Check every line of the entries that follow, and copy the ones containing "FileFunction".
:: Task material ::
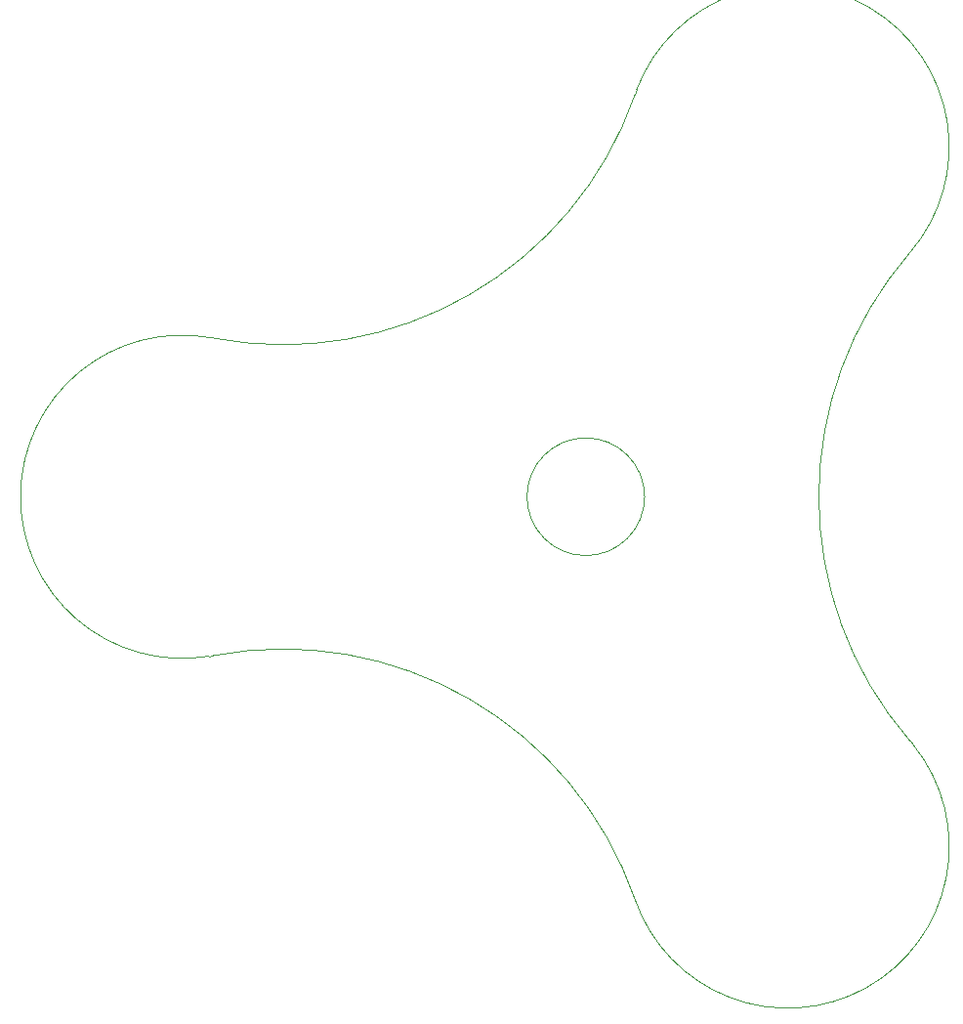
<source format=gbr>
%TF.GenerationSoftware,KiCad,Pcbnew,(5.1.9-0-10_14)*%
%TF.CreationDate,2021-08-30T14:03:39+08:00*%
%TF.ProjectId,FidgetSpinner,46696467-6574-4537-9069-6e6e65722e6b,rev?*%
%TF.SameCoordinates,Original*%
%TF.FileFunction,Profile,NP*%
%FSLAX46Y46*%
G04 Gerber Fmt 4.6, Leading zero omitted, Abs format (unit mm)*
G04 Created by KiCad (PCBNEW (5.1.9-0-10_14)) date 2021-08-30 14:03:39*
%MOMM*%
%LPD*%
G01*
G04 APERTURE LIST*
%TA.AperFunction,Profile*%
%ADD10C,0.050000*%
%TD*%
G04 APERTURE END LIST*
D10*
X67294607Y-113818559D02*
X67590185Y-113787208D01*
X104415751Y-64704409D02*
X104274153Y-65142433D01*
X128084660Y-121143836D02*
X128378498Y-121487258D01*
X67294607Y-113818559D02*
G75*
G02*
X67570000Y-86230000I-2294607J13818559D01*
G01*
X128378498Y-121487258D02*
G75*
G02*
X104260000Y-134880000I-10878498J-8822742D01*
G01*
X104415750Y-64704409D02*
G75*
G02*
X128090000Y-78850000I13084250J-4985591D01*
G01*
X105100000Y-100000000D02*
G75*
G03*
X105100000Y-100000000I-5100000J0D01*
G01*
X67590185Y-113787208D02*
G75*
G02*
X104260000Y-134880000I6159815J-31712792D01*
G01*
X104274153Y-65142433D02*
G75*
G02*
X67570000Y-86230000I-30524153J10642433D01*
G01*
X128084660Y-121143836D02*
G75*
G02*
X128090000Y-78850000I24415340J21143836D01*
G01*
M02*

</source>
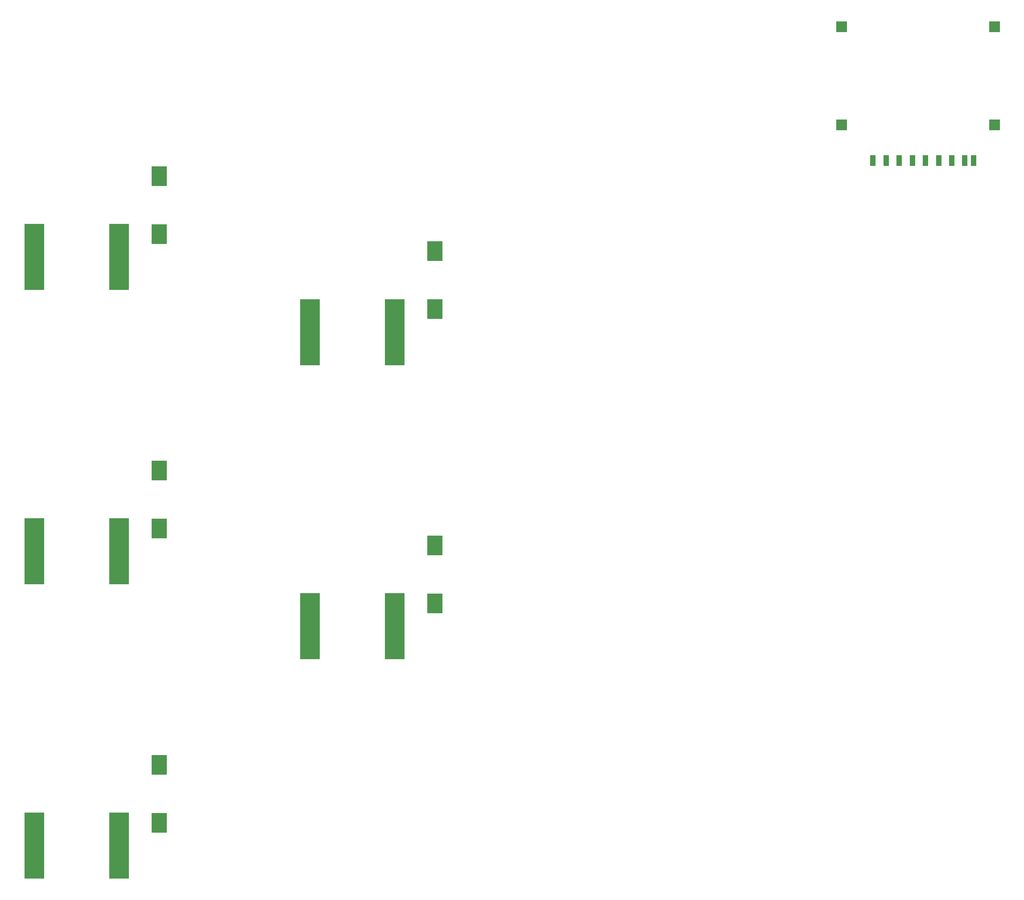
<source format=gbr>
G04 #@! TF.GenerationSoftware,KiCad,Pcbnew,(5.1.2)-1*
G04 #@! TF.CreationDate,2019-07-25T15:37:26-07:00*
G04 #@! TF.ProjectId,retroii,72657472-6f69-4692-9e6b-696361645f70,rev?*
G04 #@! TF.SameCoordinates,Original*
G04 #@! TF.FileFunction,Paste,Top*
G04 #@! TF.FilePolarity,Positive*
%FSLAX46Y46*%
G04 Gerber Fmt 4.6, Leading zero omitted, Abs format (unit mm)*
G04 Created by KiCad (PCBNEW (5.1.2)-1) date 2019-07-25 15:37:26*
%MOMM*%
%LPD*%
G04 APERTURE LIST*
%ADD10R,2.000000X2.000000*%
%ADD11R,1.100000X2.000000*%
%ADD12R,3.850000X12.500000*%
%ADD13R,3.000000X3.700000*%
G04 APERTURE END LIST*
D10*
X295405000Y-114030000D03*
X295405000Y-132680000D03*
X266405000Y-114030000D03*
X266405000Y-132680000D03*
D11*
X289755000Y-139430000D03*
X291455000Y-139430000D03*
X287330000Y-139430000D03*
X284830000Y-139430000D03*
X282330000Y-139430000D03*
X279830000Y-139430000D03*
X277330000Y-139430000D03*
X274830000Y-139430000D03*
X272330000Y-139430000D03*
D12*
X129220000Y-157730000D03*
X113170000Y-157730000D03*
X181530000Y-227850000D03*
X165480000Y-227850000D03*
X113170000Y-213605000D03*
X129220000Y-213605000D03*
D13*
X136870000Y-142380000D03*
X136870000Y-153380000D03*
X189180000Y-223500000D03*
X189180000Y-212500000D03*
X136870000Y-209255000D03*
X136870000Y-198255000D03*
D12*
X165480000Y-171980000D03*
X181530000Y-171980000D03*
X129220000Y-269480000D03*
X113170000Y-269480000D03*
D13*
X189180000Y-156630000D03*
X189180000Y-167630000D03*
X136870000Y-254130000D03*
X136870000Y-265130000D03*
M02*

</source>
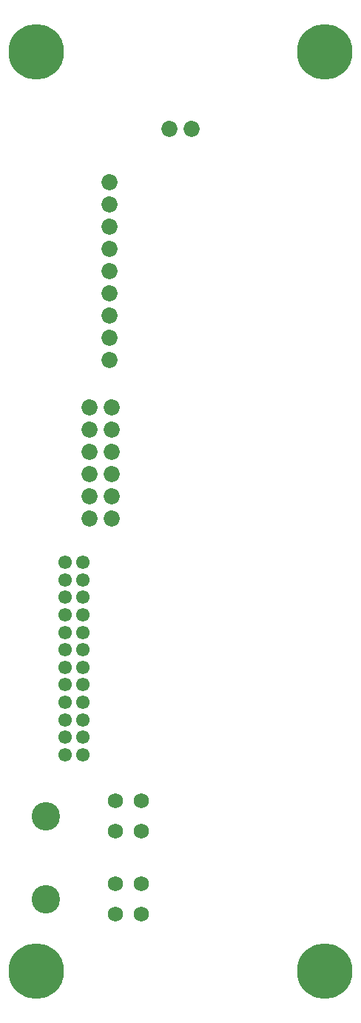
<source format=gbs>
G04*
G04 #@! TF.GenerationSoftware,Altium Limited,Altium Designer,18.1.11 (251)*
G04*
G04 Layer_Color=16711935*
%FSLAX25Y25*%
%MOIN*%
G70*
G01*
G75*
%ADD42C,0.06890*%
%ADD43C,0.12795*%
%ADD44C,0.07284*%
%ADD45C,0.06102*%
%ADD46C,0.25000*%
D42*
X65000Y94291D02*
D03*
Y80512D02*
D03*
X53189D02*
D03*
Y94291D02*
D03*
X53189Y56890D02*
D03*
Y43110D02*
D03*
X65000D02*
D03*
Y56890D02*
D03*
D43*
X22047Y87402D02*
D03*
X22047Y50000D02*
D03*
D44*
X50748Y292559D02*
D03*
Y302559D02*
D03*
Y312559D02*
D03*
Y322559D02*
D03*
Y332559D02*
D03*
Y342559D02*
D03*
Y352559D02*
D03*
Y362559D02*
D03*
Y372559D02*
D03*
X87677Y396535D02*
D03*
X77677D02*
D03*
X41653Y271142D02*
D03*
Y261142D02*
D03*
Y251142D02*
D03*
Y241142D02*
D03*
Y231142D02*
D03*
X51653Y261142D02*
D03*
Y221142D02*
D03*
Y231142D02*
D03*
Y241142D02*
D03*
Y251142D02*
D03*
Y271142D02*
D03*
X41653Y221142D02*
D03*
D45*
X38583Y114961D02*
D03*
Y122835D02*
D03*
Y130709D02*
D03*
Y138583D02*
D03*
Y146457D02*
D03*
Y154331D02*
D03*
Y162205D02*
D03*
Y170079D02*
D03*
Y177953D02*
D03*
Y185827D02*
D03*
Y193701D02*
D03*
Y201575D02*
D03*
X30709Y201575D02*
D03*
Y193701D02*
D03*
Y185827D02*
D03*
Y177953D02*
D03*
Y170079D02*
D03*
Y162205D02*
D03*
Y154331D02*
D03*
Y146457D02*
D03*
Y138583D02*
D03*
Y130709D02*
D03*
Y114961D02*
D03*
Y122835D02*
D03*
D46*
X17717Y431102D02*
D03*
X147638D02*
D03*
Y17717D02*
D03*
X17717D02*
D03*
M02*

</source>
:::
:: Task material ::
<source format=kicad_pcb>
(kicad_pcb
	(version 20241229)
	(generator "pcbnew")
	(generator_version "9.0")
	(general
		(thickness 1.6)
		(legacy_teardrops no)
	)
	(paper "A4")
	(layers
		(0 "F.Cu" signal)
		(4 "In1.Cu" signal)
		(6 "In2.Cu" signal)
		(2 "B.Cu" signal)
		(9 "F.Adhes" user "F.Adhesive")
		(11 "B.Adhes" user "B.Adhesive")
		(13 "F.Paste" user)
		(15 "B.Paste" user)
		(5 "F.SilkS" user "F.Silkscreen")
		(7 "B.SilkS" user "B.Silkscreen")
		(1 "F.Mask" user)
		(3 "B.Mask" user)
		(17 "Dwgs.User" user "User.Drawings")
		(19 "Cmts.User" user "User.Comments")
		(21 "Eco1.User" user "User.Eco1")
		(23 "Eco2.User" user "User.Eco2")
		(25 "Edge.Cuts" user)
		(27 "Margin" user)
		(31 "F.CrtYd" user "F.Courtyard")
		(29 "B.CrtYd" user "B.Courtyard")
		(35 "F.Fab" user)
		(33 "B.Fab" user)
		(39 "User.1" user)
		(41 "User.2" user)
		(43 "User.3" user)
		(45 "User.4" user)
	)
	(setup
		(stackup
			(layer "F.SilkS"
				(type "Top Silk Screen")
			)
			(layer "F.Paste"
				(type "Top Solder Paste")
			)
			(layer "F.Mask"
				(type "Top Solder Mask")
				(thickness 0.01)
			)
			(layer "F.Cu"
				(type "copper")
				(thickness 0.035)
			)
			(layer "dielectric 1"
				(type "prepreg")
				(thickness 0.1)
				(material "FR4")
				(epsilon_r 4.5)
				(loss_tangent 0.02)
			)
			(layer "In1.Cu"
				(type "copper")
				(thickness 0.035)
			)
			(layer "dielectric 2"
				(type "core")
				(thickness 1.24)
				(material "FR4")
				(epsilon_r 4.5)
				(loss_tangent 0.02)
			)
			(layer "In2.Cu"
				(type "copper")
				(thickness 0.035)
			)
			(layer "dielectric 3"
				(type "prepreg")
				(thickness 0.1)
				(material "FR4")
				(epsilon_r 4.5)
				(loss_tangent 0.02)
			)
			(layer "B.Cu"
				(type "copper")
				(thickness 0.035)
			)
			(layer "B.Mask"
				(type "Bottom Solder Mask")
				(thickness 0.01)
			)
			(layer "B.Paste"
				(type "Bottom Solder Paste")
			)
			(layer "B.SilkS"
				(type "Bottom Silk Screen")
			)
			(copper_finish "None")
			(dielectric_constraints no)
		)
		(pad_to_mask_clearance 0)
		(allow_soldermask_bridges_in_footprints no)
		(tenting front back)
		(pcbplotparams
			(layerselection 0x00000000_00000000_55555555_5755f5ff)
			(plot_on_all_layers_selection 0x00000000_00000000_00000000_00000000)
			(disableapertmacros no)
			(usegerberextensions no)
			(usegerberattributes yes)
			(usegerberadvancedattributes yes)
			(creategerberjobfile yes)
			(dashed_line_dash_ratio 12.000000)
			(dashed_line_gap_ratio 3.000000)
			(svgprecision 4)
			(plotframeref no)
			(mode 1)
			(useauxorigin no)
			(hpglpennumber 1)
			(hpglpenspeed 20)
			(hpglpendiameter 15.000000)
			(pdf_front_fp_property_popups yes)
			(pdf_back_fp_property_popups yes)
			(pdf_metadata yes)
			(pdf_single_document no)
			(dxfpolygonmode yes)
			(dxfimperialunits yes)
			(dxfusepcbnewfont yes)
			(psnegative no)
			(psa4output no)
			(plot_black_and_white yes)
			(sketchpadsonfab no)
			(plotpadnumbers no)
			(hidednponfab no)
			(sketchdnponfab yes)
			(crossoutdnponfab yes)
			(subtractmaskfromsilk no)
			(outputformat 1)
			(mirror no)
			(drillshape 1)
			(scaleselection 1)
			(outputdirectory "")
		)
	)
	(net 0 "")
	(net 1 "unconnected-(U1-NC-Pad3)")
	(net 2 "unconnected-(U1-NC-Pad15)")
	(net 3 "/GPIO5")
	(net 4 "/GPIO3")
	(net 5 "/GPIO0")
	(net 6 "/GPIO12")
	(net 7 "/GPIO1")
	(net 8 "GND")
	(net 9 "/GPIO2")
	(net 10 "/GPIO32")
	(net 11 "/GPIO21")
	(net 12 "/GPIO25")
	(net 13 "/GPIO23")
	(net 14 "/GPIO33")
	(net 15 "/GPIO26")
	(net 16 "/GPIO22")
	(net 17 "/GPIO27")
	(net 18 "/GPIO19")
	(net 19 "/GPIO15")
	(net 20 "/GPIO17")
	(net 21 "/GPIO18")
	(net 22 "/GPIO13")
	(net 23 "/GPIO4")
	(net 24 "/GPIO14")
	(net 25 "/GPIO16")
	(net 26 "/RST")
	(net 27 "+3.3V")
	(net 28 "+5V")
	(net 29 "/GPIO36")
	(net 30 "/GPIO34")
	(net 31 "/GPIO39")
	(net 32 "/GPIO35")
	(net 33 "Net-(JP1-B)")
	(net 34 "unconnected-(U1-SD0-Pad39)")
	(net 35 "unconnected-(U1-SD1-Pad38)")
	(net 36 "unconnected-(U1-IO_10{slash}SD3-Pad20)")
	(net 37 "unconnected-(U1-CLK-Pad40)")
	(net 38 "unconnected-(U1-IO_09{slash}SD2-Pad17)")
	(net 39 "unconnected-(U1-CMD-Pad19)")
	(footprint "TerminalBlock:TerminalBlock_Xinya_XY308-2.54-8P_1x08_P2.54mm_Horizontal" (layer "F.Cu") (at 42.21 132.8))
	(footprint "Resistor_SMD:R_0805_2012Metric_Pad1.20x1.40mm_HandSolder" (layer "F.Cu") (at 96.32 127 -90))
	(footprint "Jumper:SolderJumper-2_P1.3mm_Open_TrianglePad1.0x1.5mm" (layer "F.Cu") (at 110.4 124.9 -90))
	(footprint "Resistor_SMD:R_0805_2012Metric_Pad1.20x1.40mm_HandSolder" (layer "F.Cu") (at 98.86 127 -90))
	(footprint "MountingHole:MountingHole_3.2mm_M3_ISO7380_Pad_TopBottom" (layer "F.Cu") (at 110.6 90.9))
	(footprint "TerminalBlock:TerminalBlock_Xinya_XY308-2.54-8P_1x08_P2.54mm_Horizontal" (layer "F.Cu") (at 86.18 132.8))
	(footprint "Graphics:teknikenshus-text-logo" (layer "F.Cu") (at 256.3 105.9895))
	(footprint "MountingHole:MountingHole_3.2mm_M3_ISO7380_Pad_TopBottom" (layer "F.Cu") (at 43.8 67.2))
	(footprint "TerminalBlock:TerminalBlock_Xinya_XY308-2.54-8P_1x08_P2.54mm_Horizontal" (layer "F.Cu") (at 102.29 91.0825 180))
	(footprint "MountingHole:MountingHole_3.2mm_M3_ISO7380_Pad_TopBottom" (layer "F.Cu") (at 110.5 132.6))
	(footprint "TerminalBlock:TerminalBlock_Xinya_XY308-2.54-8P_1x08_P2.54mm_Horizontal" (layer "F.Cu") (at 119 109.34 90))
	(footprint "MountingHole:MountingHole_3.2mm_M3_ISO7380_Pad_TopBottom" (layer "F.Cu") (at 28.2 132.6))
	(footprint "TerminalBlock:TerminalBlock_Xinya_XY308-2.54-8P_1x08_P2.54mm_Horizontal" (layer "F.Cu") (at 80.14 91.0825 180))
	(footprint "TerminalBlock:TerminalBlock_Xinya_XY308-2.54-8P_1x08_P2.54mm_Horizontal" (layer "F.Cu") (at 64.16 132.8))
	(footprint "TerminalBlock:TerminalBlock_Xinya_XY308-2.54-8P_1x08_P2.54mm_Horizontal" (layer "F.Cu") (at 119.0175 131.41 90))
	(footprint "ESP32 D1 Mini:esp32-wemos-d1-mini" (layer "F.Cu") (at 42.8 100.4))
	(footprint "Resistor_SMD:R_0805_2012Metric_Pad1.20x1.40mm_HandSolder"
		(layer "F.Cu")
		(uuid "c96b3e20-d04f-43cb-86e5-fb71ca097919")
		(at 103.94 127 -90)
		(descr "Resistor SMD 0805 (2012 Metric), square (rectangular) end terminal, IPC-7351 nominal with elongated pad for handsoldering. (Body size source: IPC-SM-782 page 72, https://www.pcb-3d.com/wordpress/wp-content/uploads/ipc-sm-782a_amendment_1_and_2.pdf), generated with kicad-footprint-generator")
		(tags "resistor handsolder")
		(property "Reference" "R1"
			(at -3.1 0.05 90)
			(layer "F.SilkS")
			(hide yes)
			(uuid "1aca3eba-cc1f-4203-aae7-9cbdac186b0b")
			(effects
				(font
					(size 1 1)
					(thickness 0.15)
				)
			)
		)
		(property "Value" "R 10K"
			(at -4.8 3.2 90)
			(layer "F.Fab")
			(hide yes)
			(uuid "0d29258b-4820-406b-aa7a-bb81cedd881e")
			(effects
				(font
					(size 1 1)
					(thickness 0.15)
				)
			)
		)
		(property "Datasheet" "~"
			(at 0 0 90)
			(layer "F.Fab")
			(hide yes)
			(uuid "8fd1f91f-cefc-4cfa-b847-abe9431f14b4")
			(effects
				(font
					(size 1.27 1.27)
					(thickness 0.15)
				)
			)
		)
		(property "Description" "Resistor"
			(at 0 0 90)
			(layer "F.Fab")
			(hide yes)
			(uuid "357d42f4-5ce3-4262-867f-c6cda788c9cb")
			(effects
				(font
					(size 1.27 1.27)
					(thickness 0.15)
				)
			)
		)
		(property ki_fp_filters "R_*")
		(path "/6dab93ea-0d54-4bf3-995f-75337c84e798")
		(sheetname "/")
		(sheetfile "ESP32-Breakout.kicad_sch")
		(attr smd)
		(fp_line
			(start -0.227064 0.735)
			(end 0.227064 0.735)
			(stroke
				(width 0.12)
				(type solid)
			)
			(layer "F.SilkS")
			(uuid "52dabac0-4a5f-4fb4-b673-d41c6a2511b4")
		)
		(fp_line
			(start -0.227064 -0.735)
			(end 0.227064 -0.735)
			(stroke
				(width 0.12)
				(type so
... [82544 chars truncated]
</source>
:::
Your solution.
%TF.FileFunction,Profile,NP*%
G04 #@! TF.FileFunction,Paste,Top*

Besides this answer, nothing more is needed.